**Task instructions:** Begin at the top of the records below and print each line exactly until the line containing "1) potted plant [501,91,579,178]" has been printed; any pictures are to be left out.

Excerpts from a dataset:
◇ ◇ ◇
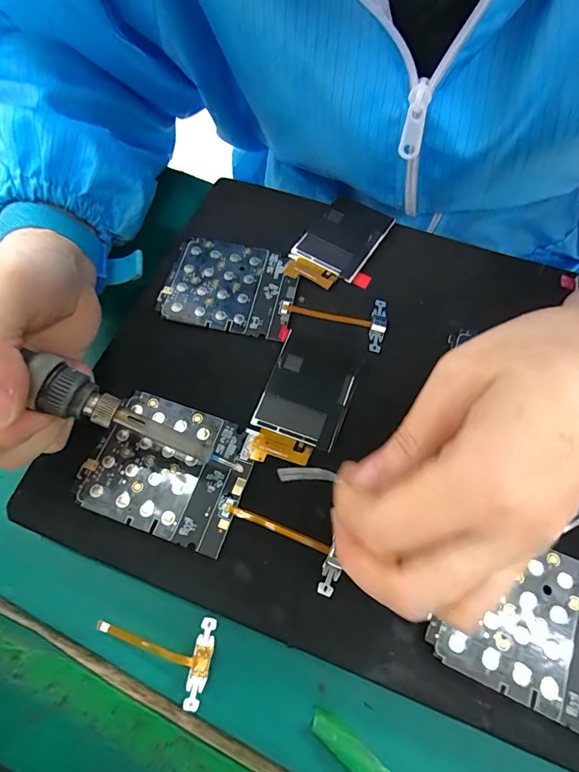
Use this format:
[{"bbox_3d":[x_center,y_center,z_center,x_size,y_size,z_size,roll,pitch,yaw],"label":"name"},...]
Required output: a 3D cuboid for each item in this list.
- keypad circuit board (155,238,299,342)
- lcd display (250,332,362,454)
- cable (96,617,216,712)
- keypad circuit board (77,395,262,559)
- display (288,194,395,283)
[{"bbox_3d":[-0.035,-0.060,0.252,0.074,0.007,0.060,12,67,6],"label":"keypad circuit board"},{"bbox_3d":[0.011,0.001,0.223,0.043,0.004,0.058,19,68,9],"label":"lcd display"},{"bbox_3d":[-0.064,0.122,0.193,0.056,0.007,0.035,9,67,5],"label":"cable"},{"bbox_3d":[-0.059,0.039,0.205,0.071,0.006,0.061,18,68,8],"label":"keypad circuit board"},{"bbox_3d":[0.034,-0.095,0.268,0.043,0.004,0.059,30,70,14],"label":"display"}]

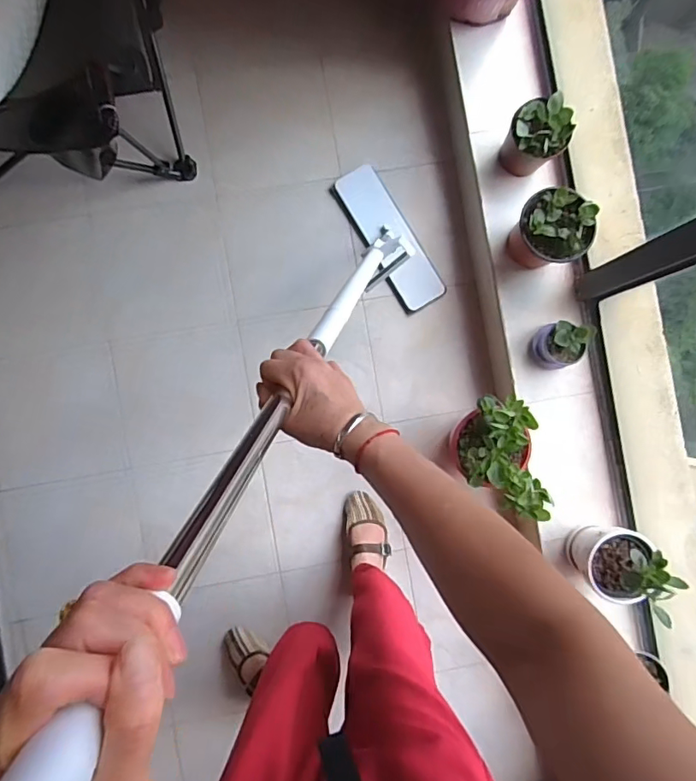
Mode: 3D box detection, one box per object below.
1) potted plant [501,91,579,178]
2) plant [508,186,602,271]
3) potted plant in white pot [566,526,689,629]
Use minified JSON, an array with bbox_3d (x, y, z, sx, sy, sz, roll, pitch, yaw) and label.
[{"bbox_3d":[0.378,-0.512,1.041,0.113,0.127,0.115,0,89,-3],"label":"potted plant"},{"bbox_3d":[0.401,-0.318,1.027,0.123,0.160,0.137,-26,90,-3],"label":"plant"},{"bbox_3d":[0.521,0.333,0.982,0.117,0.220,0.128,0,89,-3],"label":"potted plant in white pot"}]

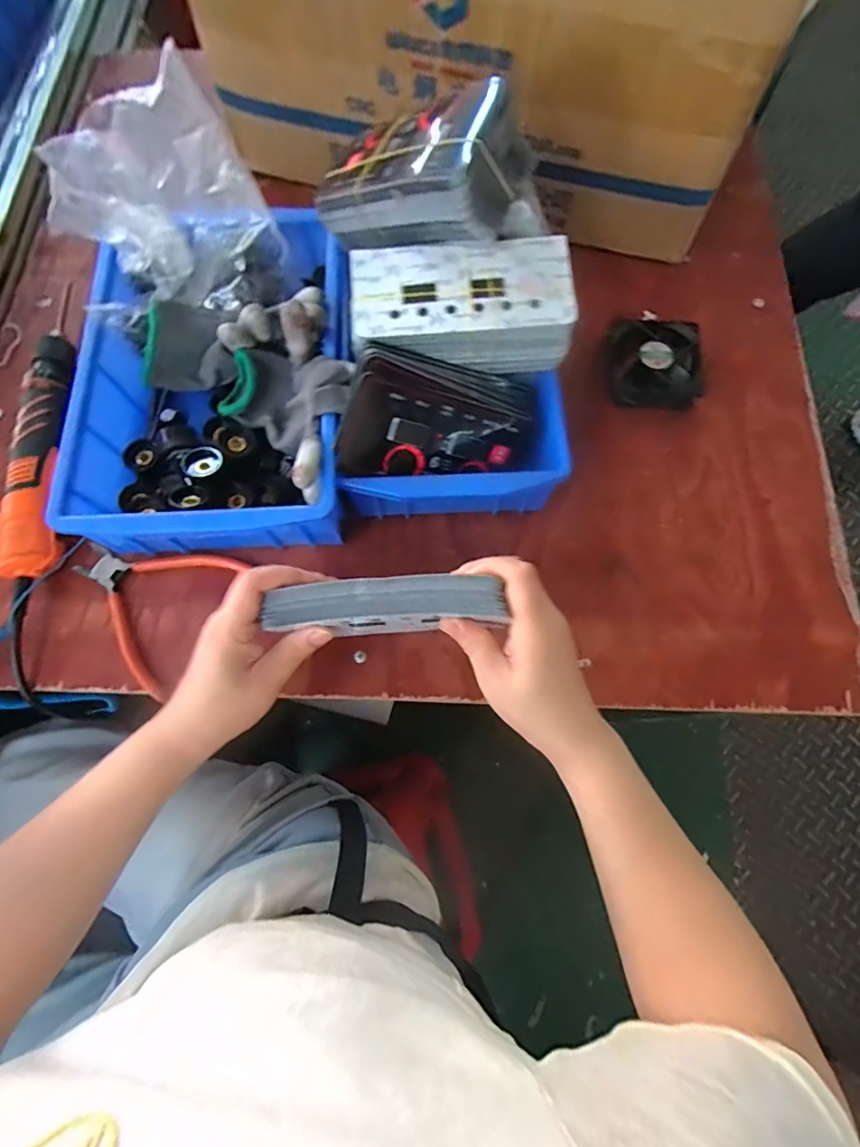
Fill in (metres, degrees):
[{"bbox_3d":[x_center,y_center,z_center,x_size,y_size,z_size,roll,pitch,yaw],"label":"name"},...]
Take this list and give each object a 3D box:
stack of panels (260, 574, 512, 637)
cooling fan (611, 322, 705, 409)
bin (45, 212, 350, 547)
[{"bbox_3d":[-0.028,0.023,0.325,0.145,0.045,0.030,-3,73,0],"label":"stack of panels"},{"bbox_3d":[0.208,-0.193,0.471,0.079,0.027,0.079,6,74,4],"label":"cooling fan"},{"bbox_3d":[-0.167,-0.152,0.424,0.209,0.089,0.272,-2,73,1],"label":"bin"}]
◇ ◇ ◇
**Task answer:**
Use this format:
[{"bbox_3d":[x_center,y_center,z_center,x_size,y_size,z_size,roll,pitch,yaw],"label":"name"},...]
Required output: a 3D cuboid for each item in this list.
- keypad circuit board (155,238,299,342)
- lcd display (250,332,362,454)
- cable (96,617,216,712)
- keypad circuit board (77,395,262,559)
- display (288,194,395,283)
[{"bbox_3d":[-0.035,-0.060,0.252,0.074,0.007,0.060,12,67,6],"label":"keypad circuit board"},{"bbox_3d":[0.011,0.001,0.223,0.043,0.004,0.058,19,68,9],"label":"lcd display"},{"bbox_3d":[-0.064,0.122,0.193,0.056,0.007,0.035,9,67,5],"label":"cable"},{"bbox_3d":[-0.059,0.039,0.205,0.071,0.006,0.061,18,68,8],"label":"keypad circuit board"},{"bbox_3d":[0.034,-0.095,0.268,0.043,0.004,0.059,30,70,14],"label":"display"}]

Mode: 3D box detection, one box per object below.
1) potted plant [501,91,579,178]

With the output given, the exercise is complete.